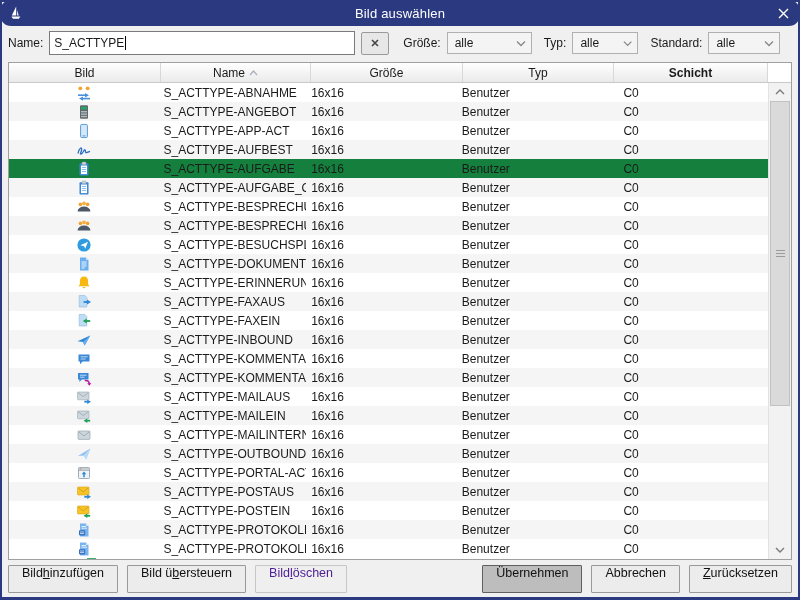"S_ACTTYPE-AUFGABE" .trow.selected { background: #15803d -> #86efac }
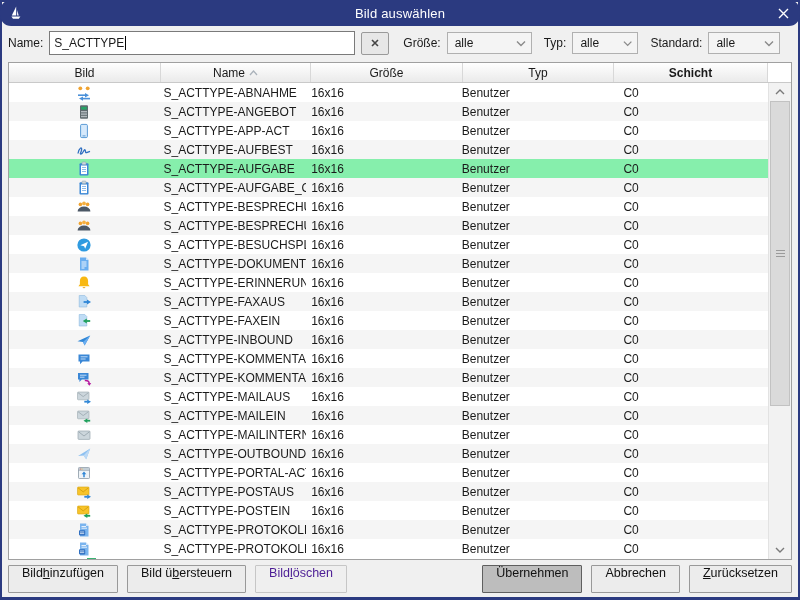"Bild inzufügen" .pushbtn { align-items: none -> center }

==

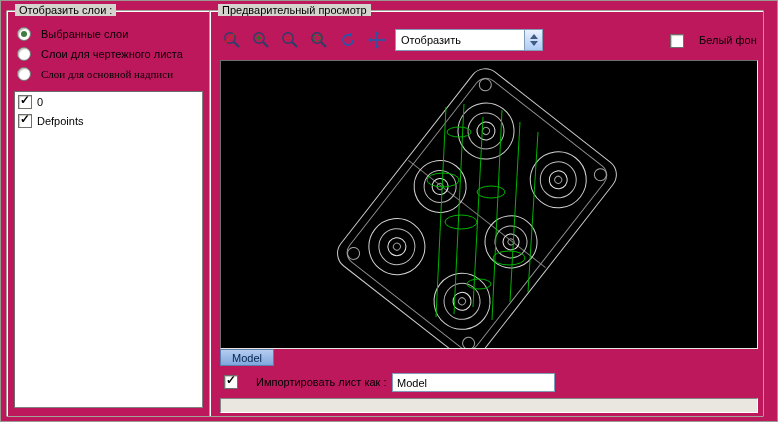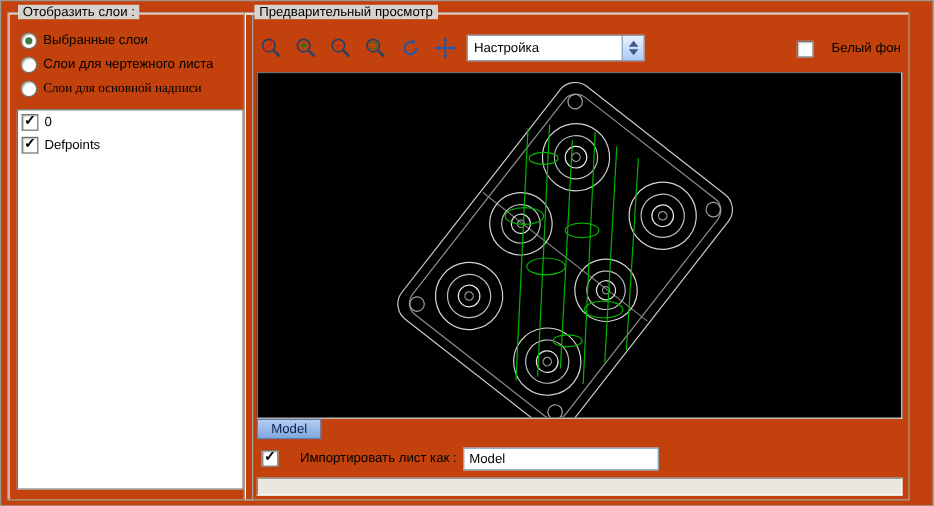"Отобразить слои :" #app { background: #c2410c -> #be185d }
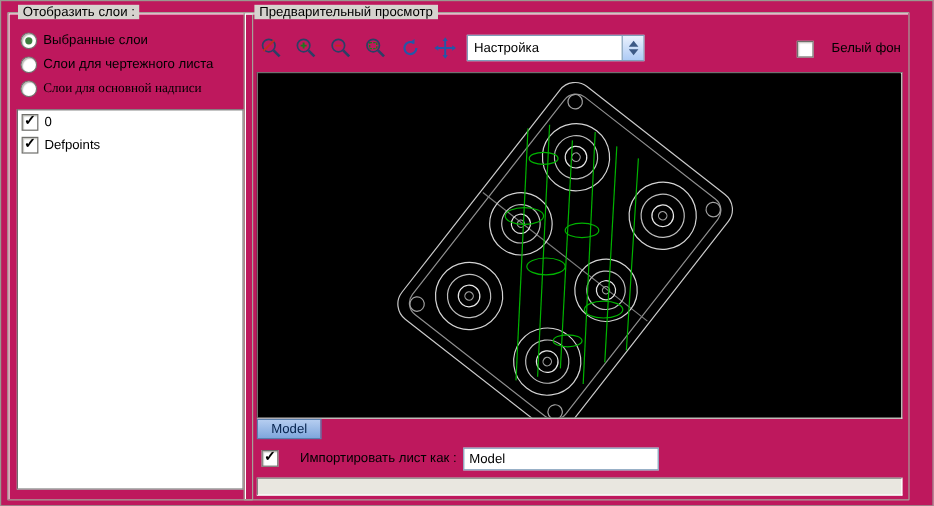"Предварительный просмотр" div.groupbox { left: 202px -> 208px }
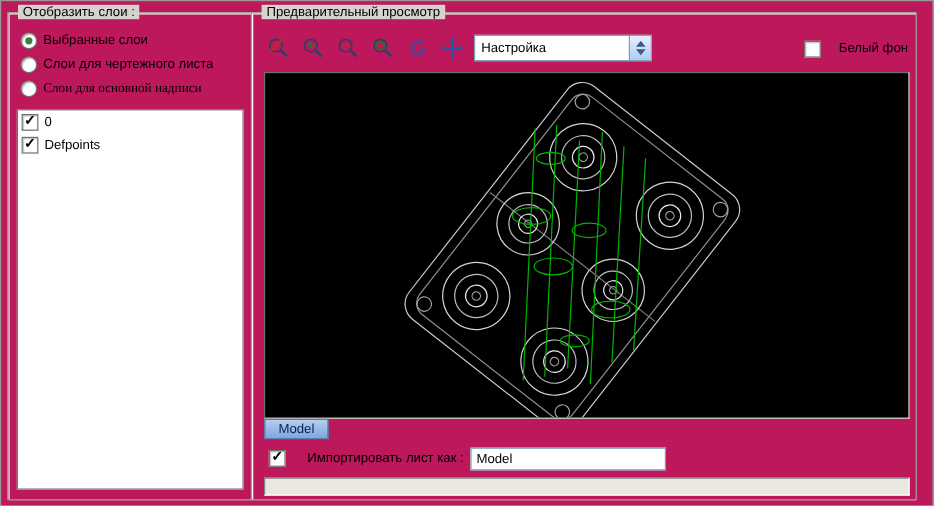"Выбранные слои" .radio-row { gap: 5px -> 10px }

> **Exercise directions**
Your copy should hold only the lines above from the one containing "background: #15803d ->" through the one containing "align-items: none ->", exactly as written and free of pictures.

> **Exercise answer**
"S_ACTTYPE-AUFGABE" .trow.selected { background: #15803d -> #86efac }
"Bild inzufügen" .pushbtn { align-items: none -> center }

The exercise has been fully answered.